Data:
-- Opening Marker --

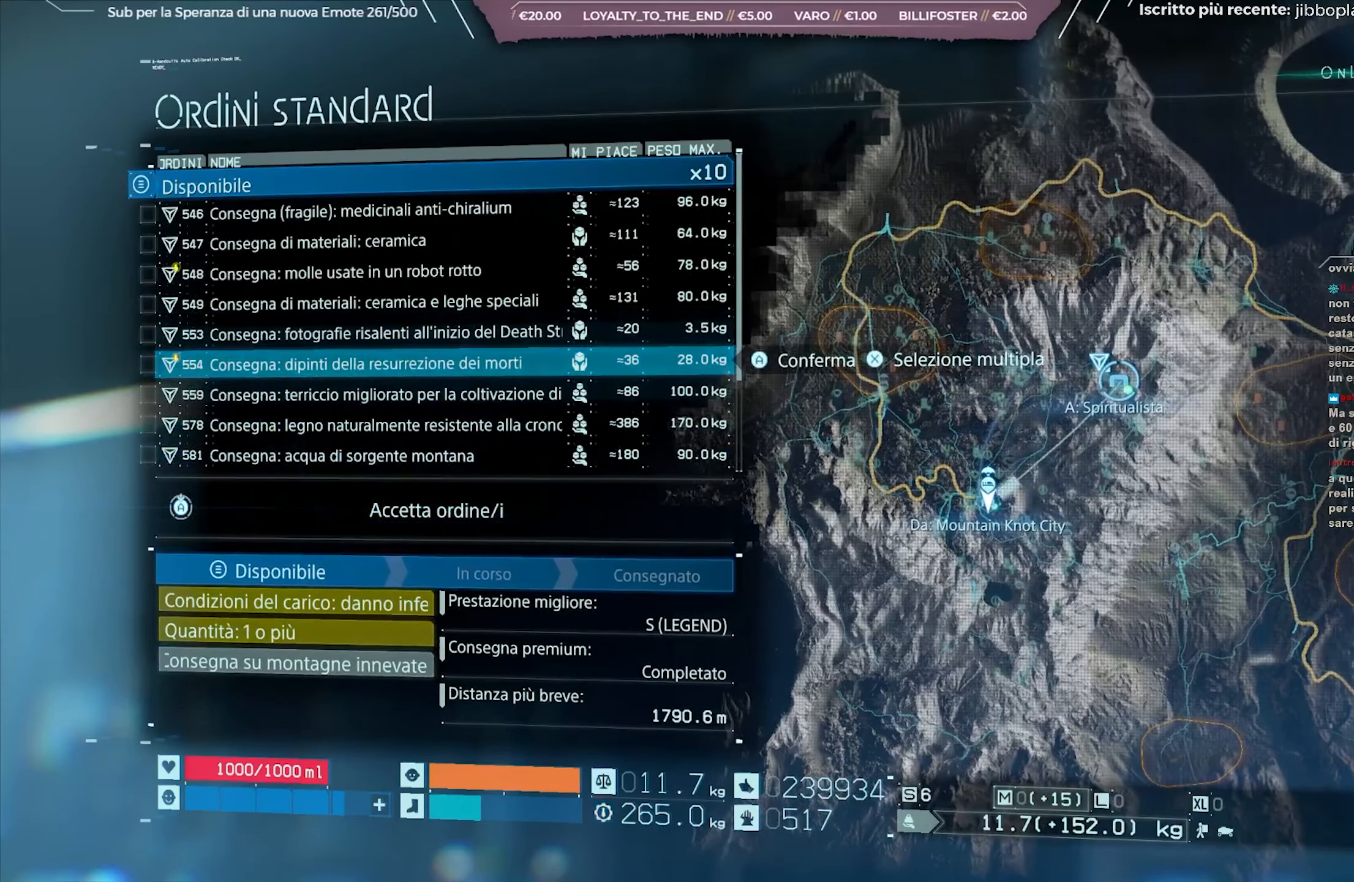
{"buttons": ["A"], "left_stick": "center", "right_stick": "center", "events": []}
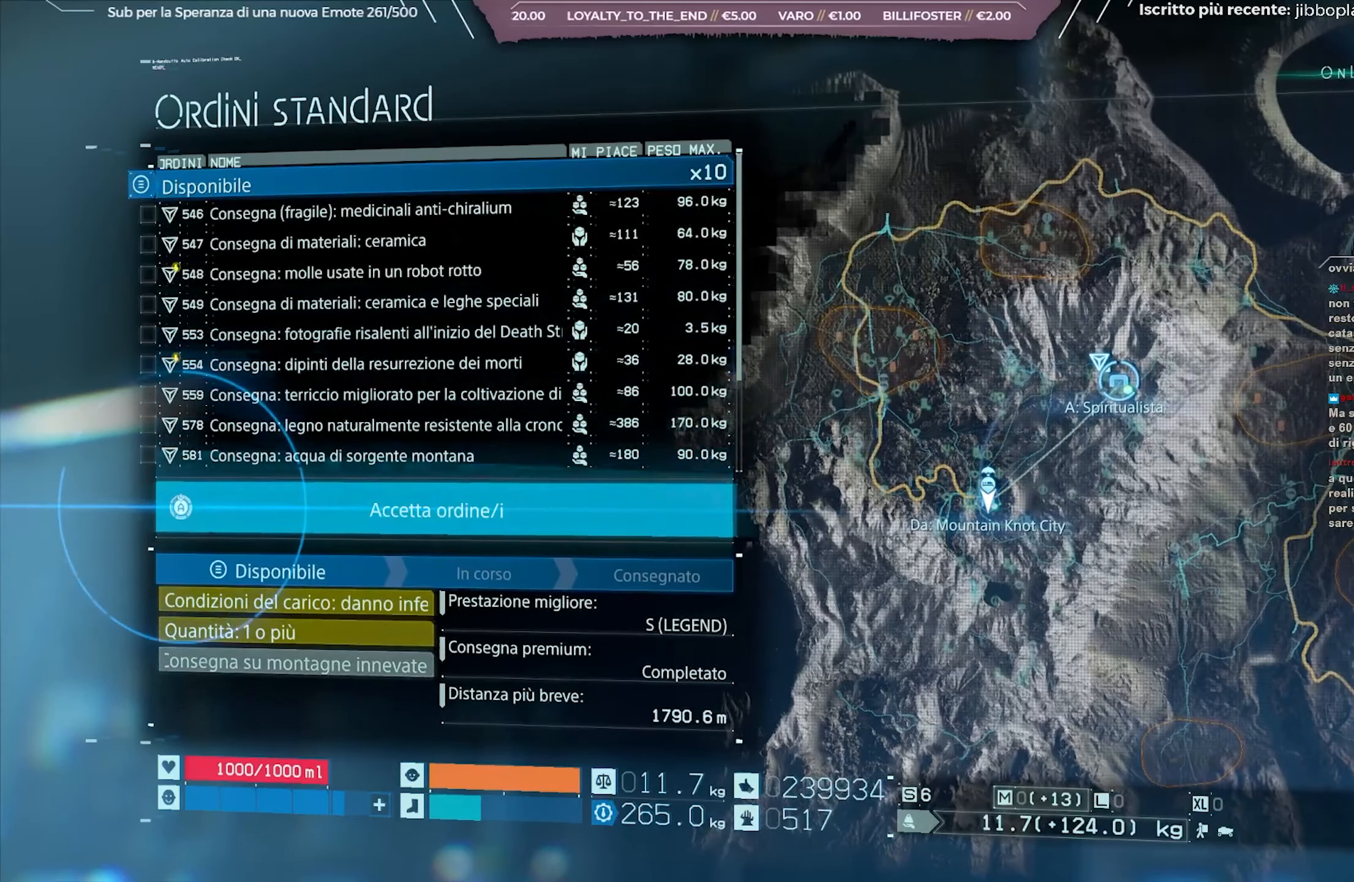
{"buttons": [], "left_stick": "center", "right_stick": "center", "events": [[467, "A", "up"]]}
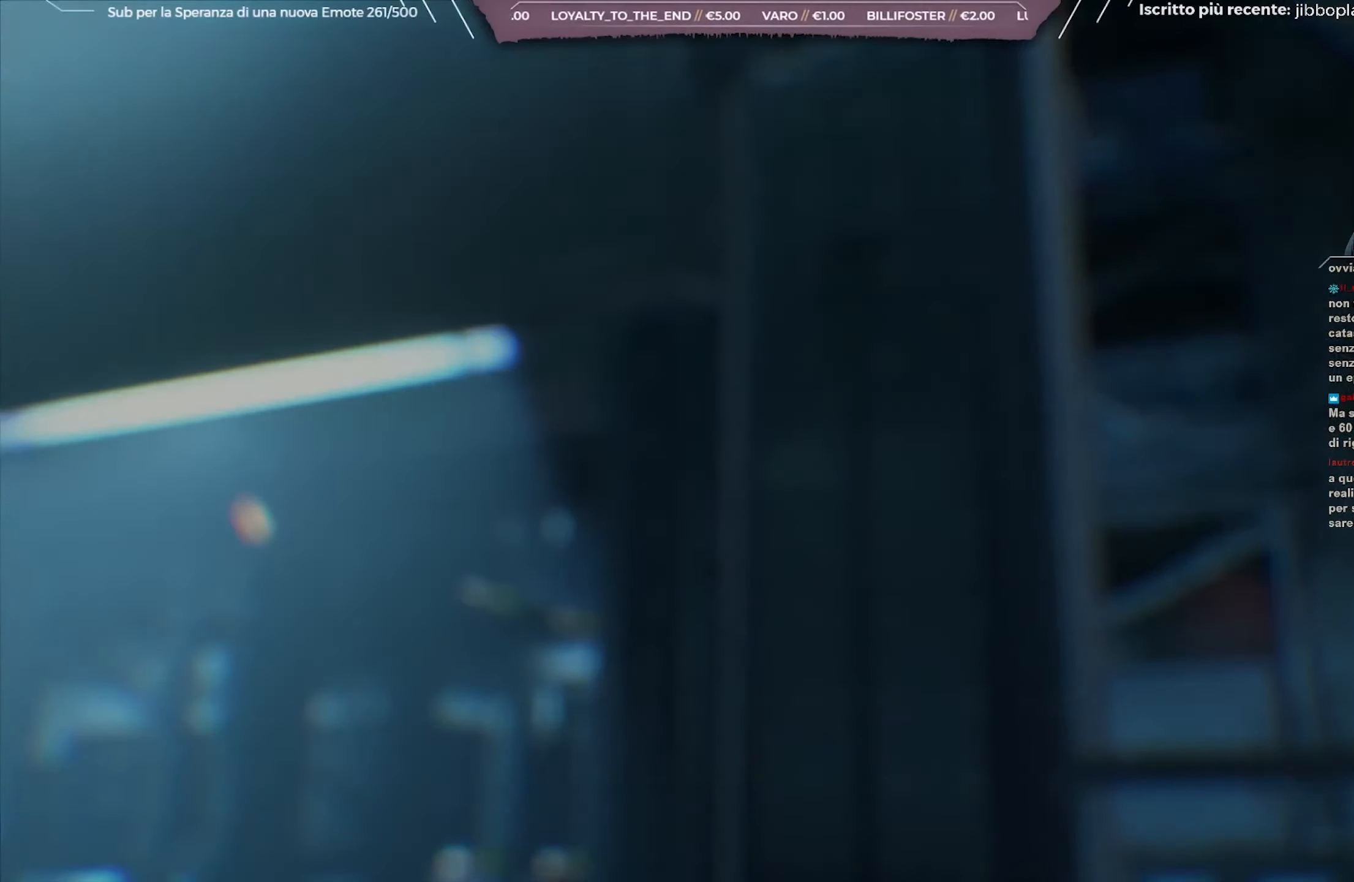
{"buttons": [], "left_stick": "center", "right_stick": "center", "events": []}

-- Closing Marker --

Directions:
Leave out the images and copy all remaining data word for word.

Completed exercise:
{"buttons": ["A"], "left_stick": "center", "right_stick": "center", "events": []}
{"buttons": [], "left_stick": "center", "right_stick": "center", "events": [[467, "A", "up"]]}
{"buttons": [], "left_stick": "center", "right_stick": "center", "events": []}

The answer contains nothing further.